== Ausgewählter Textauszug
Und sie sind nicht nur aus lauter Festlaune aus dem Häuschen, sondern buchstäblich ausser Haus und unterwegs. Bahnhöfe. Flughäfen, Strassen sind überfüllt, zum Neujahr besucht jeder seine Angehörigen und reist quer durchs Land.
Nach dem alten Kalender
Das chinesische Neujahr bezieht sich auf den Lunisolarkalender, der sich an Mond und Sonne orientiert. Nach dieser Berechnung beginnt das Jahr dieses Mal am 16. Februar. Allerdings nur nach alter Tradition. Im Alltag ist in China seit 1911 ebenfalls der gregorianische Kalender in Gebrauch, wie bei uns.
Chinesisches Neujahr ist aber nicht nur in China gefeiert worden, sondern auch bei uns. In Zürich gleich doppelt. Mit einem Neujahrskonzert in der Zürcher Tonhalle und einer Ausstellung im Museum Rietberg mit dem vielversprechenden Titel «Reichtum, Glück und langes Leben», und das lassen wir uns doch auch als Nicht-Chinesen gern gefallen.
Chinesisch mit Schweizer Akzent
Für das Tonhalle-Orchester dürfte es ungewohnt gewesen sein, einen Abend lang Chinesisches zu spielen und dies in einer Bandbreite von alter klassischer Pekingoper bis zu Zeitgenössischem. Als Dirigent war Long Yu nach Zürich gekommen. Er ist der vielleicht profilierteste Dirigent Chinas, leitet unter anderem das Shanghai Symphony Orchestra und gastiert bei den renommiertesten Orchestern rund um die Welt.
Und nun hat er das erste Mal mit dem Tonhalle-Orchester gearbeitet. Spannend, zu hören, wie das Zürcher Orchester unter Yus Leitung immer chinesischer klang. Ein paar fremde Instrumente waren dabei, aber im Übrigen spielte das Orchester in normaler klassischer Besetzung.
«Spring Festival Ouverture» hiess das erste Stück von Li Huanzhi, «Er Huang» das Klavierstück von Qigang Chen, dann «The Drunken Beauty». Das ist ein Stück aus einer traditionellen Peking Oper, mit einer faszinierenden Sängerin im prächtigen klassischen Gewand mit überladenem Kopfschmuck und stark geschminktem Gesicht: wie eine Porzellanpuppe sieht sie aus und die extrem hohe, gekünstelte Stimmlage passt perfekt zum Erscheinungsbild. Jede Geste, jeder Ton, jeder Schritt ist genau vorgegeben. Schliesslich spielt Maxim Vengerov als russischer Violinist ebenfalls Chinesisches: «Butterfly Lovers». Und Vengerovs Stradivari beherrscht die chinesische Musiksprache perfekt.
====
• **Zu bearbeitende Aufgaben**:
a) Seit welchem Jahr wird in China laut dem Textauszug im Alltag der gregorianische Kalender verwendet?
b) Übernehmen Sie aus dem Textauszug wortgetreu die Passage, die mit den Worten „Nach dem alten“ einsetzt und mit „Nicht-Chinesen gern gefallen.“ schließt.
== Einträge im Datensatz
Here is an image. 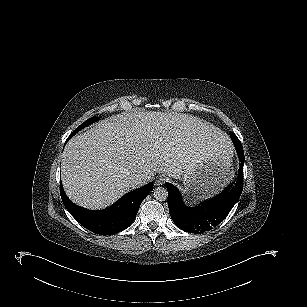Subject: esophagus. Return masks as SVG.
<instances>
[{
  "instance_id": "1",
  "label": "esophagus",
  "mask_w": 307,
  "mask_h": 307,
  "mask_svg": "<svg viewBox=\"0 0 307 307\" xmlns=\"http://www.w3.org/2000/svg\"><path fill=\"white\" fill-rule=\"evenodd\" d=\"M165 182H166V178L161 176L156 180L155 185L160 186V185H163Z\"/></svg>"
}]
</instances>
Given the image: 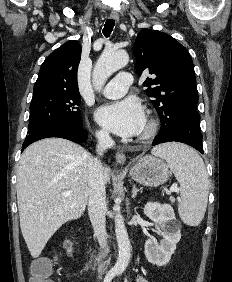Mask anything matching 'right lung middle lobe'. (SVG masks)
I'll return each mask as SVG.
<instances>
[{
	"mask_svg": "<svg viewBox=\"0 0 232 282\" xmlns=\"http://www.w3.org/2000/svg\"><path fill=\"white\" fill-rule=\"evenodd\" d=\"M79 92L50 90L33 92L30 104L28 134L56 123L82 126L78 108Z\"/></svg>",
	"mask_w": 232,
	"mask_h": 282,
	"instance_id": "1",
	"label": "right lung middle lobe"
}]
</instances>
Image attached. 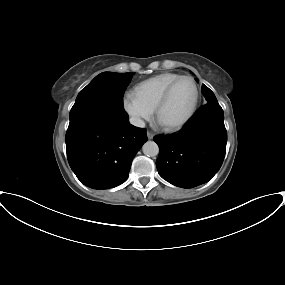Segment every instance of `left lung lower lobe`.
Here are the masks:
<instances>
[{
    "label": "left lung lower lobe",
    "instance_id": "left-lung-lower-lobe-1",
    "mask_svg": "<svg viewBox=\"0 0 285 285\" xmlns=\"http://www.w3.org/2000/svg\"><path fill=\"white\" fill-rule=\"evenodd\" d=\"M156 166L169 183L193 188L208 182L220 169L226 152L227 132L220 105L201 107L177 134L156 136Z\"/></svg>",
    "mask_w": 285,
    "mask_h": 285
}]
</instances>
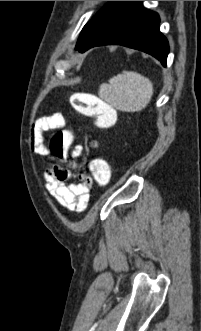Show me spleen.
<instances>
[{
	"label": "spleen",
	"instance_id": "3e777b00",
	"mask_svg": "<svg viewBox=\"0 0 201 331\" xmlns=\"http://www.w3.org/2000/svg\"><path fill=\"white\" fill-rule=\"evenodd\" d=\"M100 96L117 110L137 112L146 108L153 95L152 82L137 72L123 71L100 86Z\"/></svg>",
	"mask_w": 201,
	"mask_h": 331
}]
</instances>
====
• **Lösungen**:
a) Seit 1911.

b)
Nach dem alten Kalender
Das chinesische Neujahr bezieht sich auf den Lunisolarkalender, der sich an Mond und Sonne orientiert. Nach dieser Berechnung beginnt das Jahr dieses Mal am 16. Februar. Allerdings nur nach alter Tradition. Im Alltag ist in China seit 1911 ebenfalls der gregorianische Kalender in Gebrauch, wie bei uns.
Chinesisches Neujahr ist aber nicht nur in China gefeiert worden, sondern auch bei uns. In Zürich gleich doppelt. Mit einem Neujahrskonzert in der Zürcher Tonhalle und einer Ausstellung im Museum Rietberg mit dem vielversprechenden Titel «Reichtum, Glück und langes Leben», und das lassen wir uns doch auch als Nicht-Chinesen gern gefallen.